One organisation that has had more success with data virtualisation is US health insurance provider HealthNow New York. It has healthcare data spread across 16 enterprise databases and 30,000 Microsoft Access databases. Prior to implementing the Informatica Platform for data services, the organisation had struggled to get data fast enough to the users who needed to consume it – building a data mart could take months. Now, though, it can put together a ‘virtual data mart’ in days.
The deployment of data virtualisation is one component of HealthNow’s ongoing implementation of master data management (MDM) architecture, says Rob Myers, an enterprise data warehouse solution architect at HealthNow: “We are going down an MDM path, standardising our data, but we are also using data virtualisation to create a ‘data abstraction layer’ throughout our entire organisation. That will become the ‘go-to’ place for data.” HealthNow selected Informatica, he adds, because the skills required were similar to the Informatica data warehousing software that the organisation already used.
A maturing technology
HealthNow’s adoption of data virtualisation is an example of the growing maturity and sophistication in both the technology and its use. According to IT analyst company Forrester Research, early adopters are moving on from tentatively integrating just a handful of sources, driven by the needs of particular projects. They are starting to devise enterprise-wide data virtualisation strategies bringing together hundreds of sources to deliver data in real time to a wider range of mission-critical applications.
Furthermore, they are widening their scope to include unstructured and semi-structured data, and moving beyond read-only use cases. Some are even integrating with external data sources, including Windows Azure Marketplace, Dun & Bradstreet and LexisNexis. The different vendors in the space each offer different strengths. Early data virtualisation pioneer Composite Software, for example, developed its tools to be familiar to database developers proficient in standard SQL, making it easy to adopt and offering tight integration to support most use cases, according to Forrester Research.
A similar, ‘best-of-breed’ company is Denodo, says Forrester’s Brian Hopkins: “Composite has a bit more of a structured data approach, so it’s coming more from the background of connecting into a bunch of back-end databases, generating a virtual database on the fly. Denodo is historically stronger in unstructured web content aggregation and virtualisation.”
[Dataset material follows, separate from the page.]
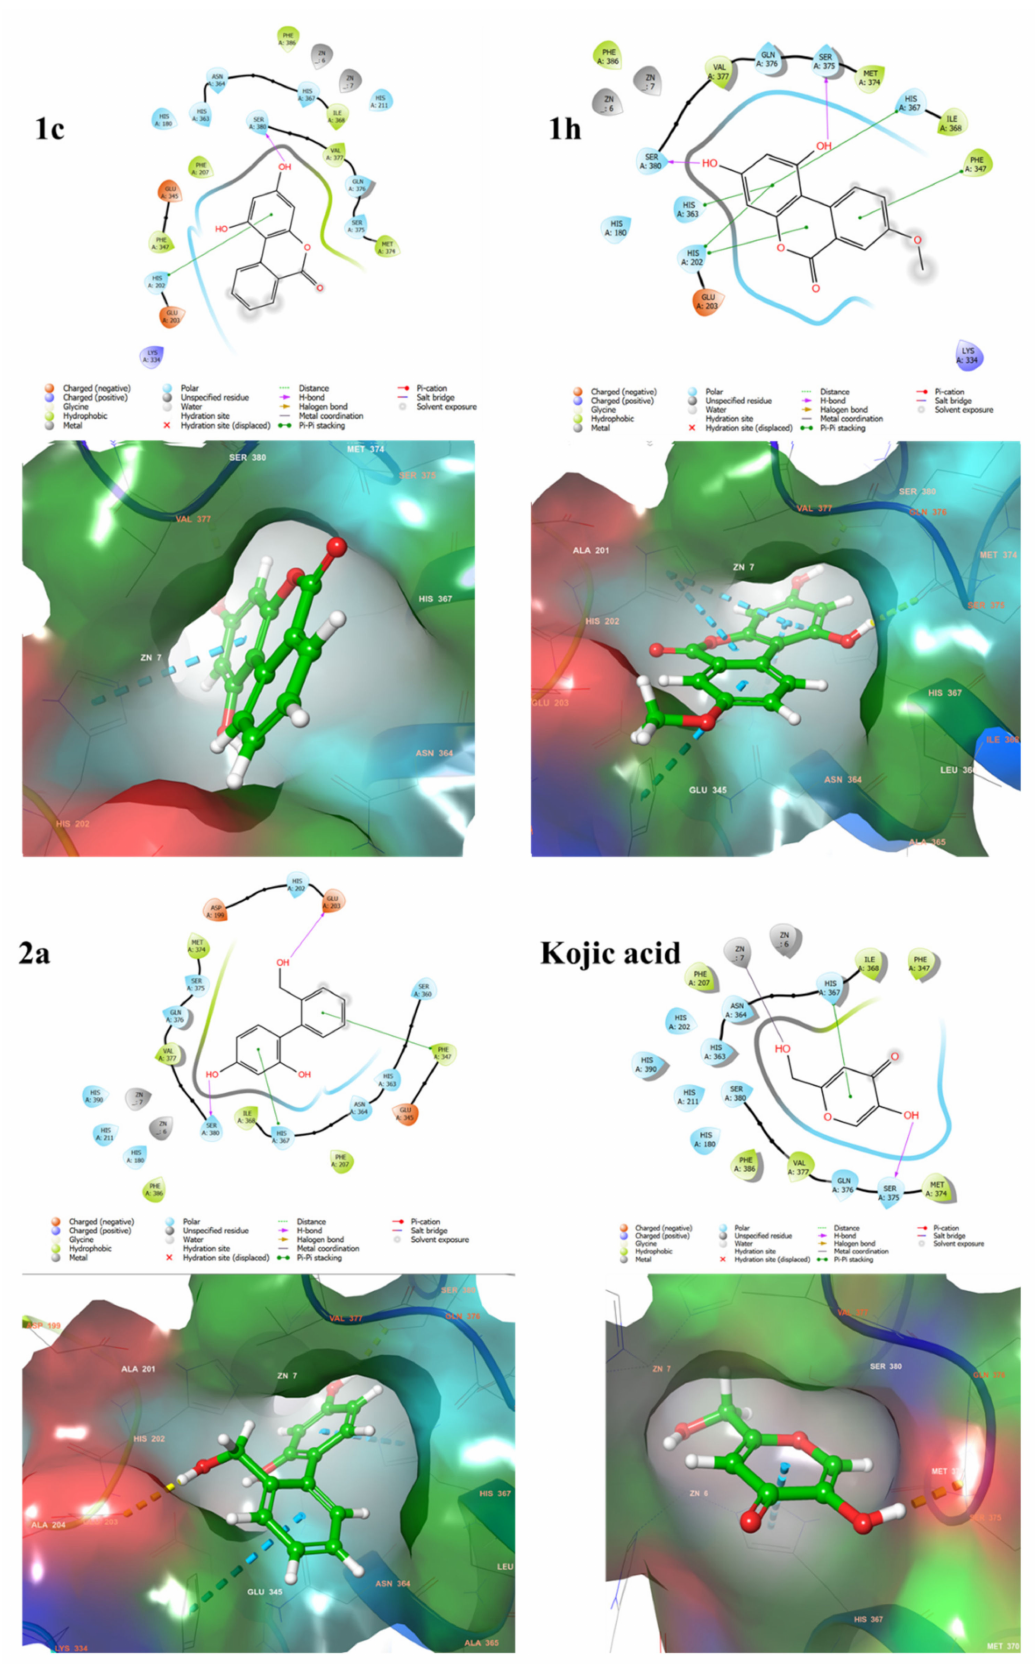
Figure 8. Predicted binding modes of 1c, 1h, 2a and kojic acid at the active site of a human tyrosinase homology model using Schrödinger Suite. Pharmacophore results are represented in 2D and 3D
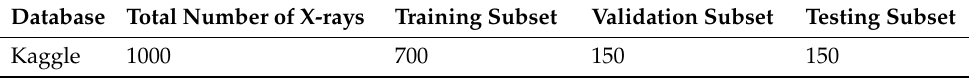
Table 3. Details of the test dataset for the BoxENet Segmentation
The two other companies categorised as leaders in Forrester’s ‘Wave’ market analysis are Informatica and IBM. For these two, data virtualisation is a component of a broader suite of data management tools.
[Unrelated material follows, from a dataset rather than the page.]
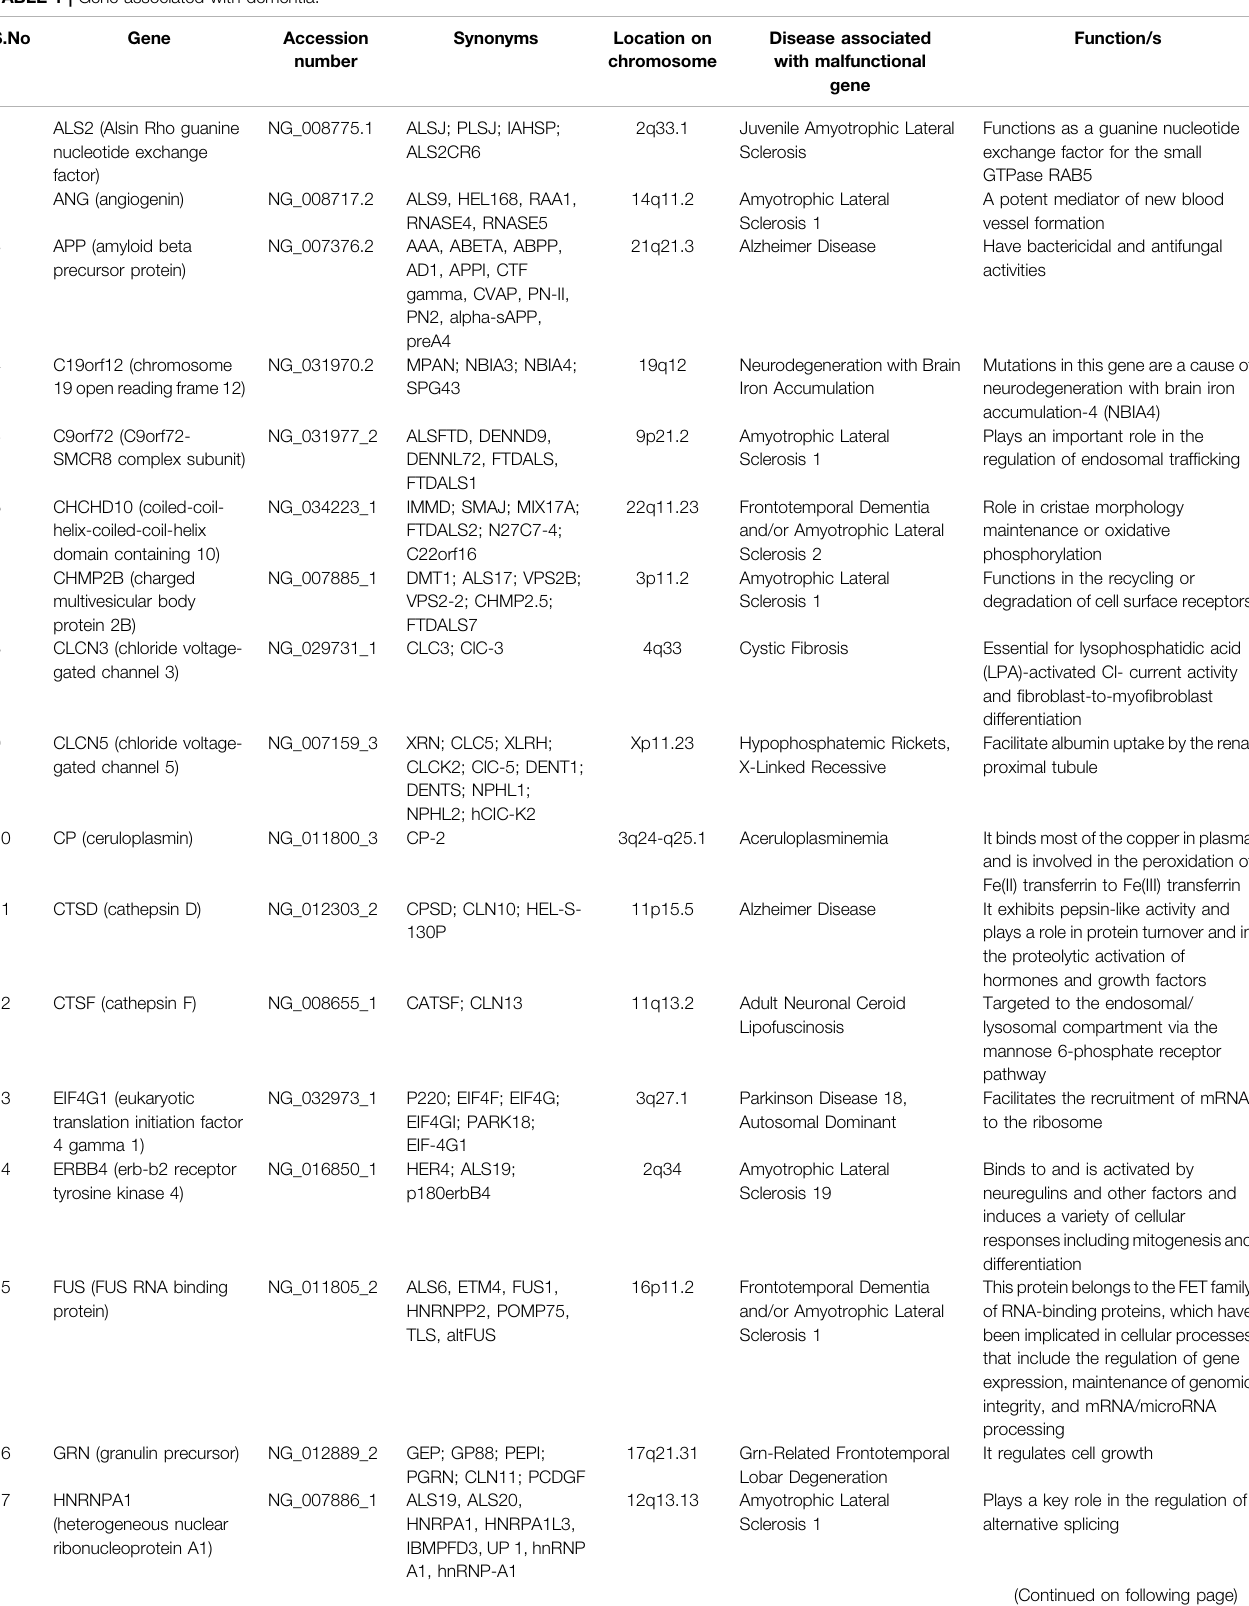
TABLE 1 | Gene associated with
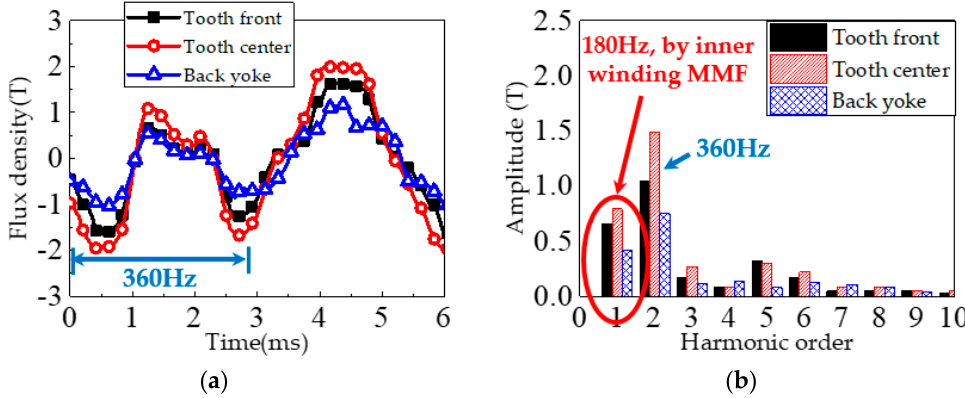
Figure 5. Variation of the radial magnetic flux densities with time at the front of tooth, center of tooth, and back yoke in the outer stator. ( a ) Waveform and ( b ) Time harmonic spectra.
“Informatica’s data virtualisation technology is an add-on to its entire data integration pipeline, so you can choose to integrate data virtually or physically,” says Hopkins. “IBM’s data virtualisation component has dozens of different products but it’s a very small piece of the company’s overall information services strategy, which includes quality, cleanliness, traditional integration and metadata management.”
Enterprise software vendors including SAP, Microsoft and Red Hat are bidding to catch up. “SAP has done well in data quality, transformation, integration and performance [while] Microsoft continues to show dramatic improvements in its data virtualisation offering,” states Forrester in its first-quarter 2012 Forrester Wave report. Red Hat, meanwhile, offers the sole open source option.
Like any data management technique, data virtualisation has its strengths and weaknesses, and circumstances in which it will or will not work. Critically, though, it offers a much-needed alternative to the monolithic model of data warehousing that many organisations have found expensive, over-ambitious and ultimately unsuccessful.